### Your assignment:
Extract the text of every row below word for word, leaving the pictures out of your answer.

Rows from a data source:

··········

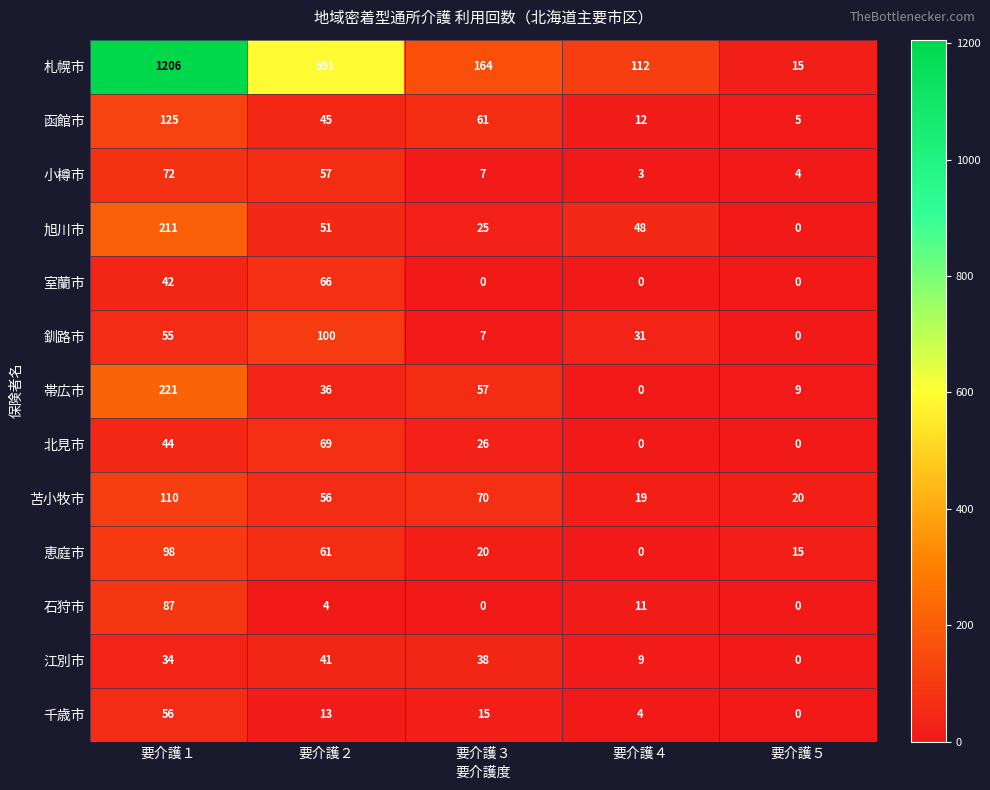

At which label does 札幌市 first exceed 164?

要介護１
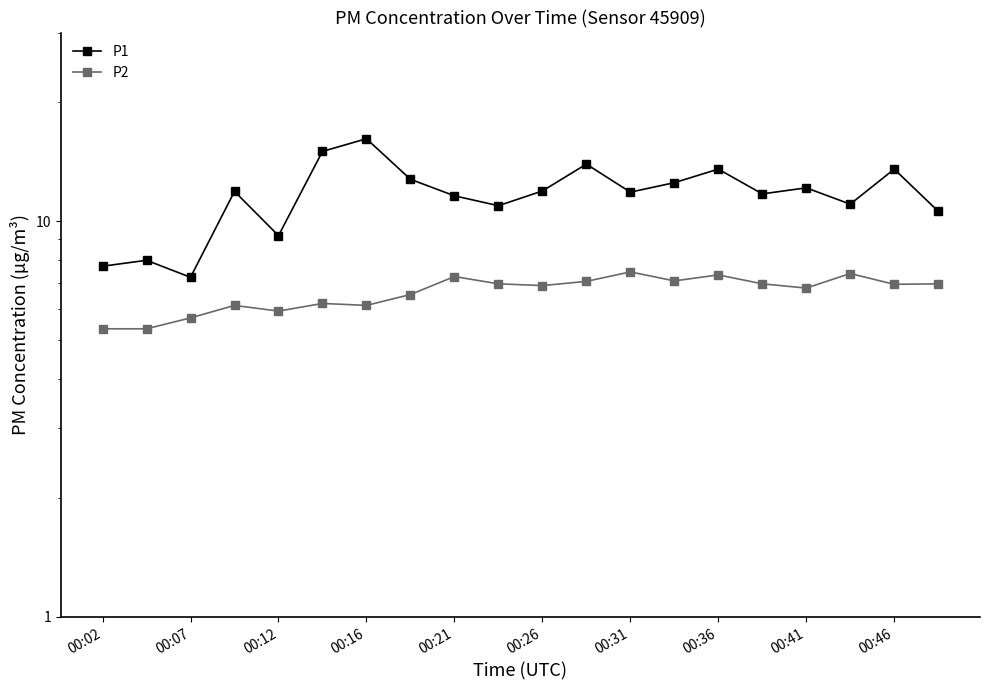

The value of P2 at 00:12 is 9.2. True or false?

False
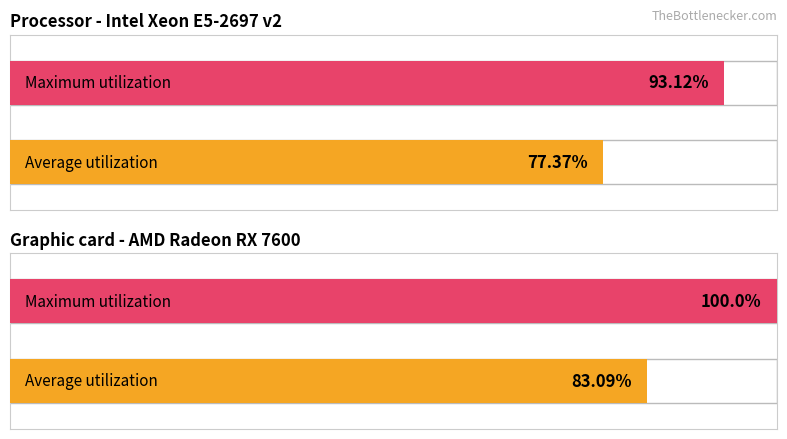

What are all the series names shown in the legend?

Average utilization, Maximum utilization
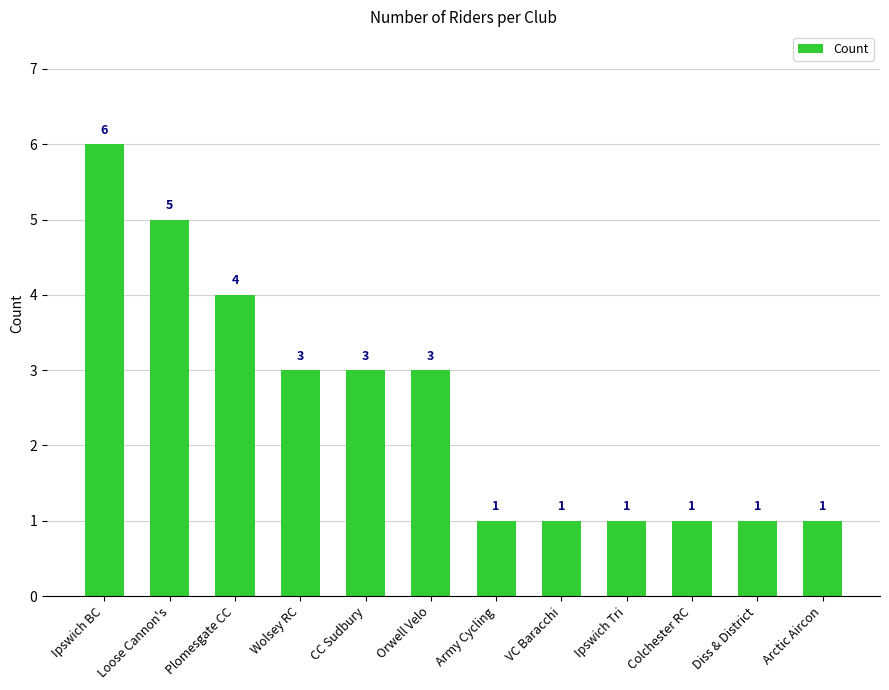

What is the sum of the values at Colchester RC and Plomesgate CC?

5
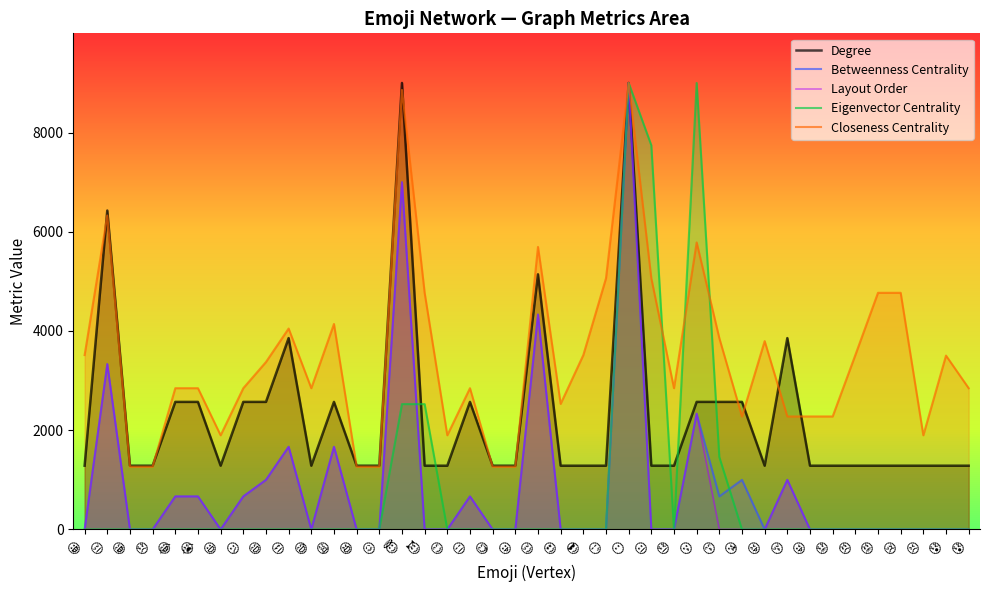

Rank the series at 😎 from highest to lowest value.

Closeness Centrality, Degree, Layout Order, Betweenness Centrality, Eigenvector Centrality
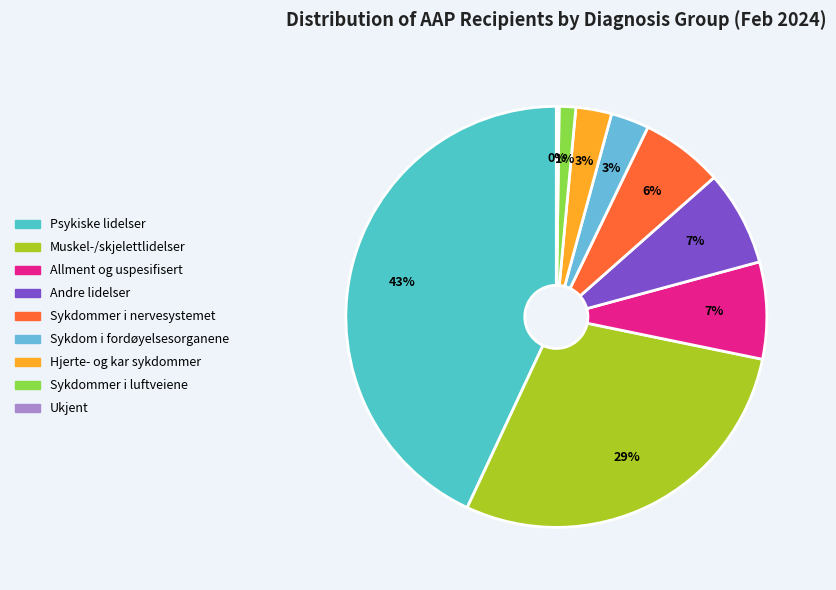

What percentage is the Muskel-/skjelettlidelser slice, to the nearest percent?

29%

··········

### Solution:
At which label does 札幌市 first exceed 164?

要介護１

The value of P2 at 00:12 is 9.2. True or false?

False

What are all the series names shown in the legend?

Average utilization, Maximum utilization

What is the sum of the values at Colchester RC and Plomesgate CC?

5

Rank the series at 😎 from highest to lowest value.

Closeness Centrality, Degree, Layout Order, Betweenness Centrality, Eigenvector Centrality

What percentage is the Muskel-/skjelettlidelser slice, to the nearest percent?

29%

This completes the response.